■ **TEXT PASSAGE**
══════

"Nichts in der Welt" ("Nothing in the World") is a song by Die Ärzte. It is the sixth track on CD2 and the third single from their 2003 album Geräusch. It's about losing the belief in love.

The video 

The video shows the band performing the song live.

Track listing 
 "Nichts in der Welt" (Urlaub) – 3:50
 "Geld (live)" (Felsenheimer) – 4:46
 "Anti-Zombie (live)" (Gonzalez/Gonzalez, Blitz) – 3:29
 "WAMMW MESMAAG (live)" (Urlaub) – 3:53
 "Nichts in der Welt (Video)" (Urlaub) – 3:50

B-sides 

 "Geld" ("Money") is from Runter mit den Spendierhosen, Unsichtbarer!

══════

■ **DATA FOR REVIEW**
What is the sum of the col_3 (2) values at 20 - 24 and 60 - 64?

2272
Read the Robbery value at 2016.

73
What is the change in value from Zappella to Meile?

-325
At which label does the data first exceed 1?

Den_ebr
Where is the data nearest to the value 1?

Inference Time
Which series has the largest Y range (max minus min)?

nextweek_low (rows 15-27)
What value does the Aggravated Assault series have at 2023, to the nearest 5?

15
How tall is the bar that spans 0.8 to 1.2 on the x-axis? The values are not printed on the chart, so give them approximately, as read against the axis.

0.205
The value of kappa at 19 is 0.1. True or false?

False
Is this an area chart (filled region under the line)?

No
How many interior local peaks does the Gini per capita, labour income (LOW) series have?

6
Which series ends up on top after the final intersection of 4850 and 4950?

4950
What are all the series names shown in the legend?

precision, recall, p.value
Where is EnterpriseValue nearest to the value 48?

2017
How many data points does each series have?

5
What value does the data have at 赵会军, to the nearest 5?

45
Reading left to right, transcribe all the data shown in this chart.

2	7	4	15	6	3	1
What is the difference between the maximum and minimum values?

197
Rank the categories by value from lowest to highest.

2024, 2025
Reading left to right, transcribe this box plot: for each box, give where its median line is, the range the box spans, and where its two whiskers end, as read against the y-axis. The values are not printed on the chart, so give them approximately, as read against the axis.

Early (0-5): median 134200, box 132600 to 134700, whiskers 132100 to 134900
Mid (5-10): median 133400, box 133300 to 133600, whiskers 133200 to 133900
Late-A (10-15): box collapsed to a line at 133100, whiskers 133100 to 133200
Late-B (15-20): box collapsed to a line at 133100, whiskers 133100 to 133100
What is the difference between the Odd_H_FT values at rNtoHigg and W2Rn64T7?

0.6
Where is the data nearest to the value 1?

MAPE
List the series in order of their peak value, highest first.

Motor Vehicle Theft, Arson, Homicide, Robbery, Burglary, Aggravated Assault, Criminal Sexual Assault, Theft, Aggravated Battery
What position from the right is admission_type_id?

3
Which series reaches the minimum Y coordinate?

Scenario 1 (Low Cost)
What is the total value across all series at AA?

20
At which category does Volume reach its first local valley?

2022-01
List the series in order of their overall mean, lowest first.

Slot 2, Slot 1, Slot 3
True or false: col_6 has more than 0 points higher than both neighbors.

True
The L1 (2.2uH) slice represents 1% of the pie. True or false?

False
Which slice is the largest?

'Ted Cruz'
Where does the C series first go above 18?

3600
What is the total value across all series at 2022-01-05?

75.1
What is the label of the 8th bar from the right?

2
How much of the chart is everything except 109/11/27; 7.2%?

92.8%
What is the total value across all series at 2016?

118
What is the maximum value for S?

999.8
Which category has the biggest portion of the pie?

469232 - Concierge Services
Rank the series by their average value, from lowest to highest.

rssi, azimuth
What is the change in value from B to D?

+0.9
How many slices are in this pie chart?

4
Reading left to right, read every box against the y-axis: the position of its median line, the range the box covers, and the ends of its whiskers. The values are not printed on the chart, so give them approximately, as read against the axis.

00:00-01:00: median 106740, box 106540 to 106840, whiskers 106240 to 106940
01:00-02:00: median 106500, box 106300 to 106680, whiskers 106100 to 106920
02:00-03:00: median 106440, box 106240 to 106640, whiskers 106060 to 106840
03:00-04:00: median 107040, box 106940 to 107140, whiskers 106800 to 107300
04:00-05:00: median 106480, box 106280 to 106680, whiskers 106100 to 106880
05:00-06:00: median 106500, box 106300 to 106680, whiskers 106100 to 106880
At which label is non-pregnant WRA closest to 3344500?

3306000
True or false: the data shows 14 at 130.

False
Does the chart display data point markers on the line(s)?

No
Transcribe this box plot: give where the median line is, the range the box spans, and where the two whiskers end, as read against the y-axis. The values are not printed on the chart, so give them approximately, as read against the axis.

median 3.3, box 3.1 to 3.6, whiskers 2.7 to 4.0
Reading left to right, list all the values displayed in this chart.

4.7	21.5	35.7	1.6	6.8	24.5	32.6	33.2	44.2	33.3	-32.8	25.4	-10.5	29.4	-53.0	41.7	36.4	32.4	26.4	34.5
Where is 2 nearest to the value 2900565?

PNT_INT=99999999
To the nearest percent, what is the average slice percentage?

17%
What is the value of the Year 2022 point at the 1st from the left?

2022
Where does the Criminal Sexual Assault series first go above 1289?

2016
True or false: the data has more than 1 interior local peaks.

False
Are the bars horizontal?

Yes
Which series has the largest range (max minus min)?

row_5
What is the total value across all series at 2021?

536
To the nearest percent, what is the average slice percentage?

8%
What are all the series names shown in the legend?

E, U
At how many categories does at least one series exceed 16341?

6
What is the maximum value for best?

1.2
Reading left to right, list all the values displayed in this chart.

══════

■ **THINGS TO DO**
1 – According to the text about the Die Ärzte song "Nichts in der Welt," what is the song about?
2 – Continue the text about the song "Nichts in der Welt" from its last sentence.

■ **RESPONSES IN ORDER**
1 – It's about losing the belief in love.

2 –
 "Anti-Zombie" and "WAMMW" are from Geräusch
 "WAMMW MESMAAG" has one verse more than "WAMMW". "WAMMW" is short for "Wenn alle Männer Mädchen wäre" [If all men were girls] and "MESMAAG" is short for "Mit einer Strophe mehr als auf "Geräusch" [With one more verse than on Geräusch].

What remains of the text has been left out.